> _Instructions for the task_
An exact copy of every record below is required, with the pictures left out.
Provided information section start
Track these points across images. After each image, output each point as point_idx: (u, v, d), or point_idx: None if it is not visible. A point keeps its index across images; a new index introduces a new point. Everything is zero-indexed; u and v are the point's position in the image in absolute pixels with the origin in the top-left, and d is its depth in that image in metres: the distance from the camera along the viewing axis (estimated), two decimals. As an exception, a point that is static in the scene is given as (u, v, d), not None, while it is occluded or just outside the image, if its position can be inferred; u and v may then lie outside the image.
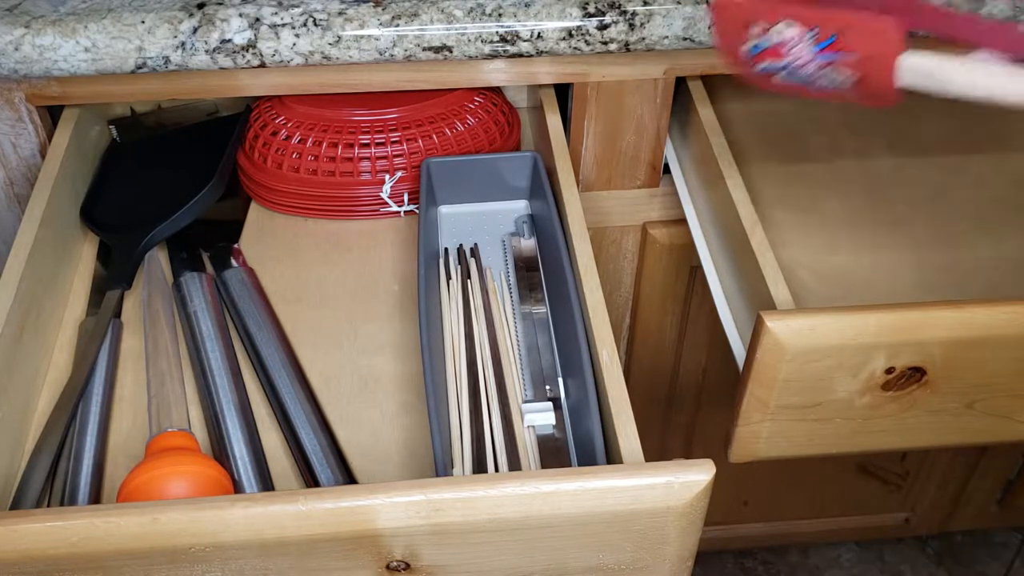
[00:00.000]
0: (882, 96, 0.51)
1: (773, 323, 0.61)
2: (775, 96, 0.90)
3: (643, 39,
Provided information section end
> _Answer to this task_
Track these points across images. After each image, output each point as point_idx: (u, v, d), or point_idx: None if it is not visible. A point keeps its index across images; a new index introduces a new point. Everything is zero-indexed; u and v are the point's position in the image in absolute pixels with the origin in the top-left, and d is its depth in that image in metres: the distance from the camera along the viewing axis (estimated), two decimals. As an exception, a point that is static in the scene is given as (u, v, d), not None, while it is occluded or just outside the image, if its position can be inferred; u and v may then lie outside the image.
[00:00.000]
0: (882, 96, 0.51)
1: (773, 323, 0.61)
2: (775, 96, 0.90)
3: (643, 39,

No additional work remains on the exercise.